PROBLEM STATEMENT:
Could you write out, character for character, the rows from the very first one through the line containing "list /SinglePhoton/Run2012C/Prompt-Reco V1&2", with both of those lines included?
::::
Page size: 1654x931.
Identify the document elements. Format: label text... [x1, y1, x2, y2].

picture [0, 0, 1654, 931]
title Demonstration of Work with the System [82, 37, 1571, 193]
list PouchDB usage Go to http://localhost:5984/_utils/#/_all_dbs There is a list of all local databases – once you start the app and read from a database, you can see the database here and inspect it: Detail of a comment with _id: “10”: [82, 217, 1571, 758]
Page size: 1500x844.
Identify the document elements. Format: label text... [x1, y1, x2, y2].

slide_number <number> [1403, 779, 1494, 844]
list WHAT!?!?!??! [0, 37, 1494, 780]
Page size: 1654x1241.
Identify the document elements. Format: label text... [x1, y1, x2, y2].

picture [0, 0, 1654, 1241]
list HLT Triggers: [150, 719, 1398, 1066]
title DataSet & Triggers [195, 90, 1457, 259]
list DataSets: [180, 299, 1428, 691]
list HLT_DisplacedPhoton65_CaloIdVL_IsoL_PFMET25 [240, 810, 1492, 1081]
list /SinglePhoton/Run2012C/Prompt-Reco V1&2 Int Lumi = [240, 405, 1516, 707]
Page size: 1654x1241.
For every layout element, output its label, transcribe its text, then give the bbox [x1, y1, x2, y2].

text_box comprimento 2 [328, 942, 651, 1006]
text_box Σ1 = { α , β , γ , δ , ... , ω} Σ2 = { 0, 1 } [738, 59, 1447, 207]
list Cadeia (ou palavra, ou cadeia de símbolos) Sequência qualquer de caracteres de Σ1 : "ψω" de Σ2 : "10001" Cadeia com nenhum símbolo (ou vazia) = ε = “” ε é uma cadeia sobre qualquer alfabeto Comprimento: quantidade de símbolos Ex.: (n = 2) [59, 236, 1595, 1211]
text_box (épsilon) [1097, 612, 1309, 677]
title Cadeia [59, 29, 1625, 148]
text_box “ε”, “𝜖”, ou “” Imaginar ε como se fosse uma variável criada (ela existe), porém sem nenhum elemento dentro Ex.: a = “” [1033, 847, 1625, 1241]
::::
EXERCISE OUTPUT:
Page size: 1654x931.
Identify the document elements. Format: label text... [x1, y1, x2, y2].

picture [0, 0, 1654, 931]
title Demonstration of Work with the System [82, 37, 1571, 193]
list PouchDB usage Go to http://localhost:5984/_utils/#/_all_dbs There is a list of all local databases – once you start the app and read from a database, you can see the database here and inspect it: Detail of a comment with _id: “10”: [82, 217, 1571, 758]
Page size: 1500x844.
Identify the document elements. Format: label text... [x1, y1, x2, y2].

slide_number <number> [1403, 779, 1494, 844]
list WHAT!?!?!??! [0, 37, 1494, 780]
Page size: 1654x1241.
Identify the document elements. Format: label text... [x1, y1, x2, y2].

picture [0, 0, 1654, 1241]
list HLT Triggers: [150, 719, 1398, 1066]
title DataSet & Triggers [195, 90, 1457, 259]
list DataSets: [180, 299, 1428, 691]
list HLT_DisplacedPhoton65_CaloIdVL_IsoL_PFMET25 [240, 810, 1492, 1081]
list /SinglePhoton/Run2012C/Prompt-Reco V1&2 Int Lumi = [240, 405, 1516, 707]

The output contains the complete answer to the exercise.